Zebrafish embryos were fixed in formaldehyde–glutaraldehyde–picric acid in cacodylate buffer overnight at 4°C followed by osmication and uranyl acetate staining. Subsequently, embryos were dehydrated in a series of ethanol washes and finally embedded in Taab epon (Marivac Ltd., Nova Scotia, Canada). Ninety-five nanometer sections were cut with a Leica ultracut microtome, picked up on 100 m formvar-coated Cu grids and stained with 0.2% lead citrate. Sections were viewed and imaged under the Philips Tecnai BioTwin Spirit Electron Microscope (Electron Microscopy Core, Harvard Medical School).

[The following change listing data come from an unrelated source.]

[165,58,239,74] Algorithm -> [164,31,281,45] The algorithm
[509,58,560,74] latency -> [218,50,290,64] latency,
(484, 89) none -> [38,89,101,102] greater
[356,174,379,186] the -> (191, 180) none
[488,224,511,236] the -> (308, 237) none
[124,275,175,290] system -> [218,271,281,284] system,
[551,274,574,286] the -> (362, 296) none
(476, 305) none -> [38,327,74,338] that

This work was supported by National Institute of Health grants from the National Institute of Arthritis and Musculoskeletal and Skin Diseases (R01 AR044345 to A.H.B.); National Institute of Neurological Disorders and Strokes (P50 NS040828 to A.H.B.); by the Lee and Penny Anderson Family Foundation (to A.H.B.); and the William Randolph Hearst Fund (to V.G.). DNA sequencing was performed by the Children's Hospital Boston Genomics Program Molecular Genetics Core supported in part by National Institute of Child Health and Human Development grant (P30HD18655).

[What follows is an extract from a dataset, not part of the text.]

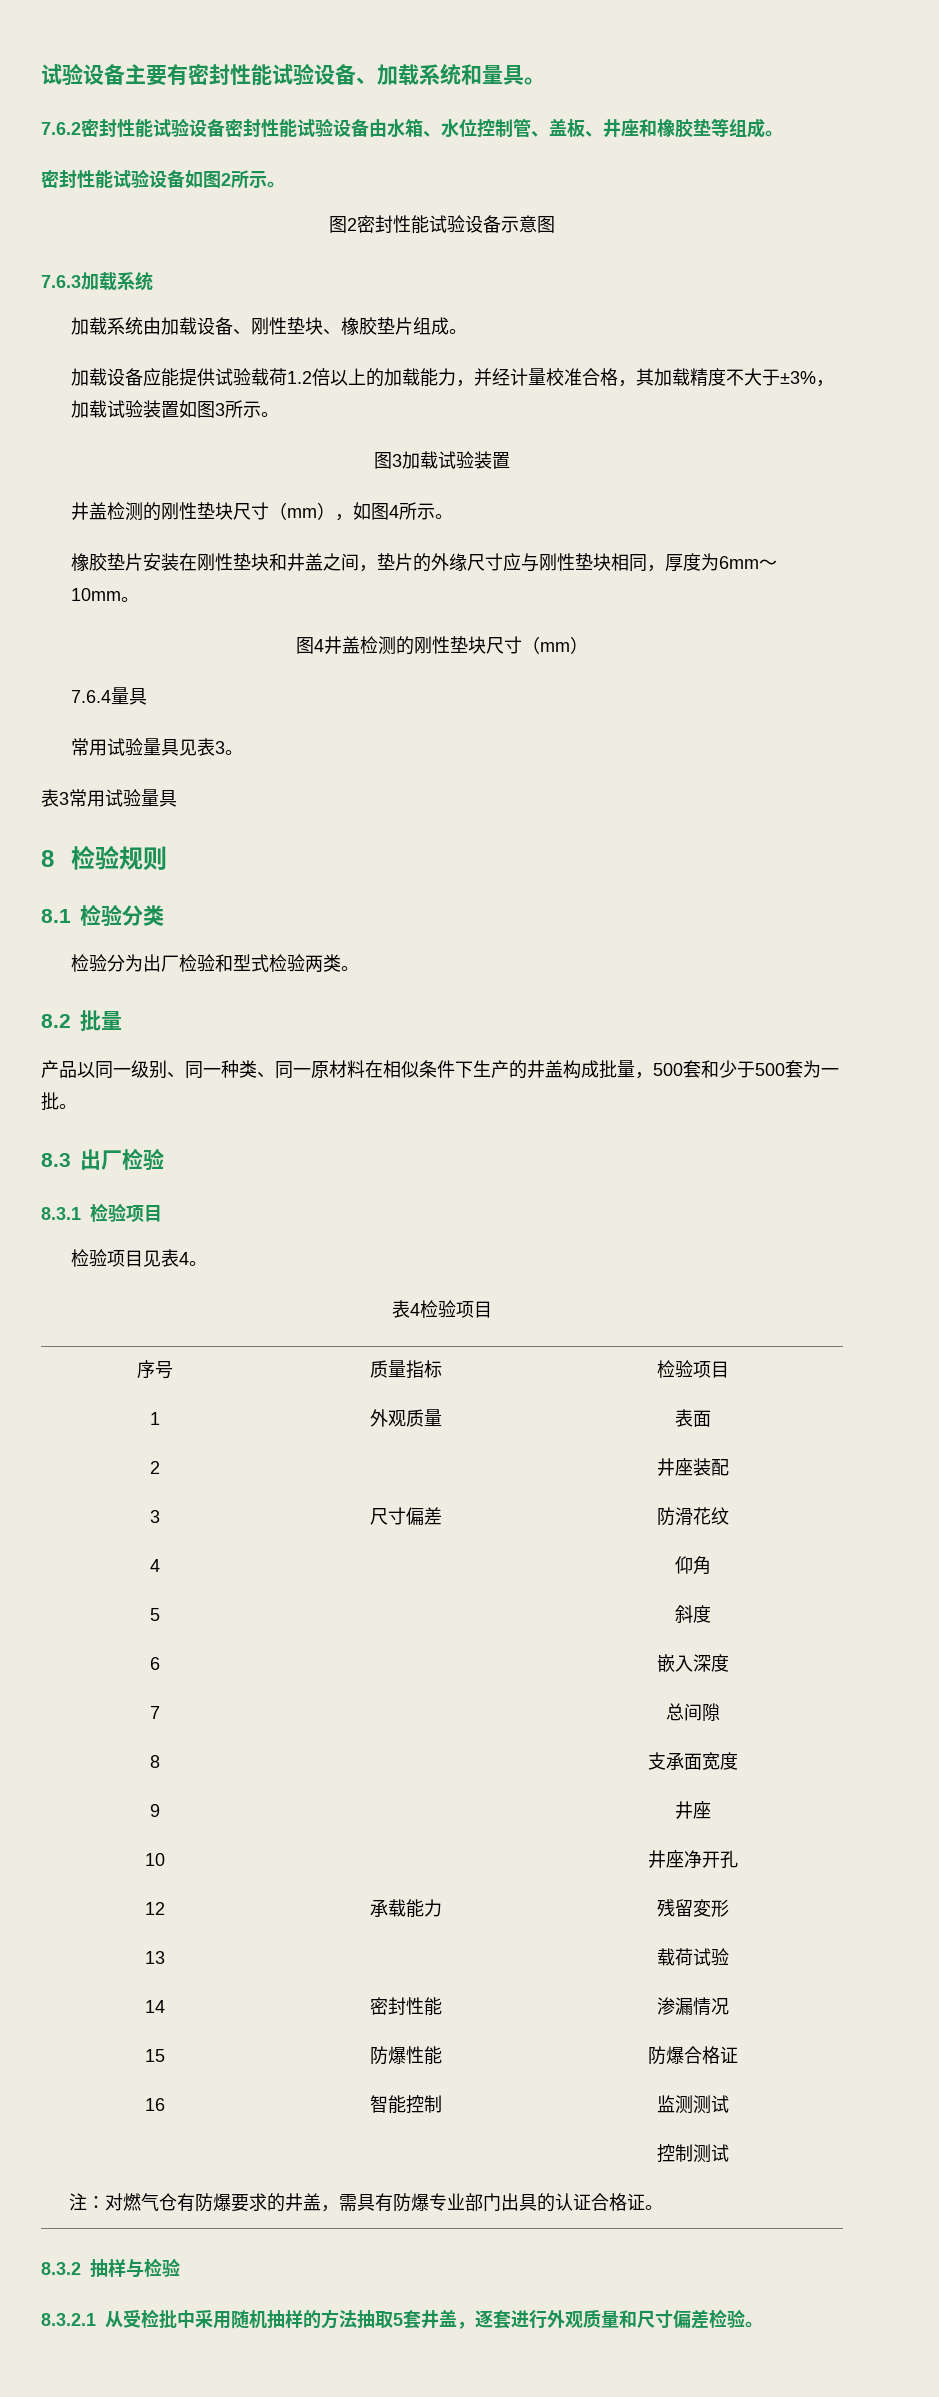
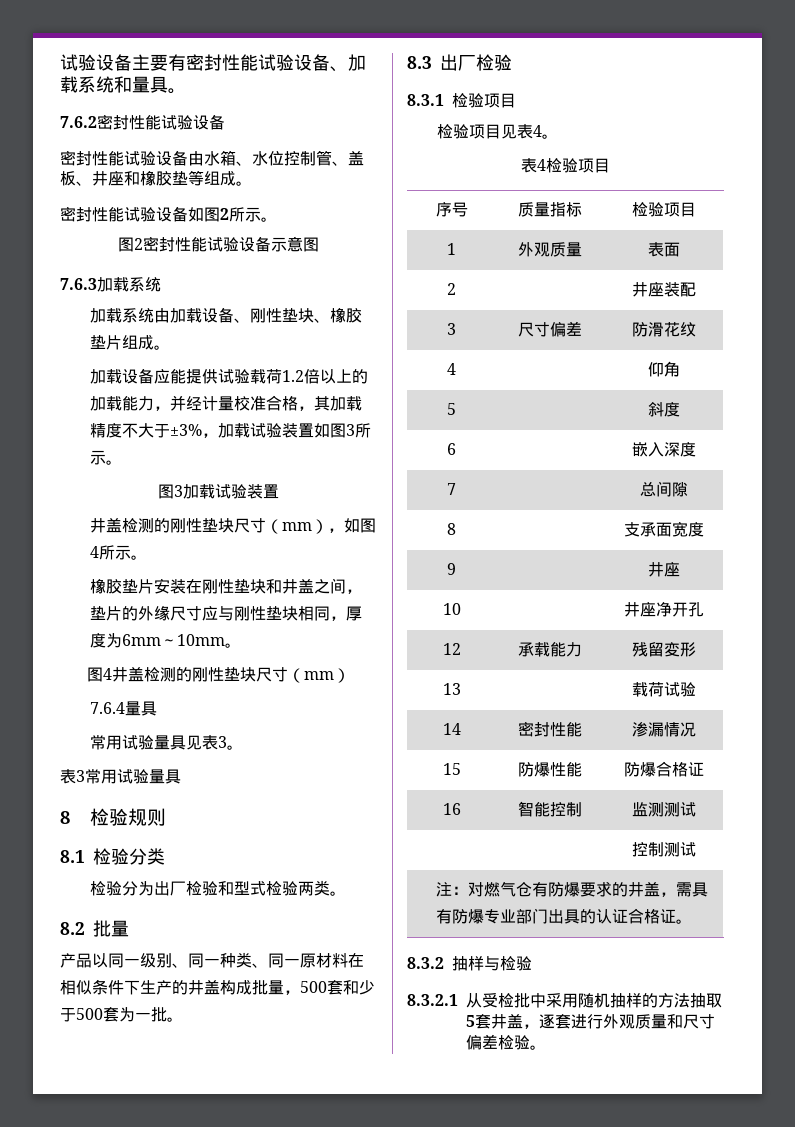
(225, 128) none -> (225, 122) //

We thank Himani Chinnapen for assistance with the ENU mutagenesis screen and Marie Discenza, Amelia Geggel and Ryan Darnall for their help with zebrafish crosses. We thank Chiara Manzini for wonderful discussions regarding zebrafish brain anatomy. Special thanks to Chris Lawrence from the Zebrafish Core facility at Children's Hospital Boston for wonderful help with all aspects of zebrafish husbandry. We thank Louise Trakimas from Electron Microscopy Core at Harvard Medical School for assistance with histology work.
Conflict of Interest statement. None declared.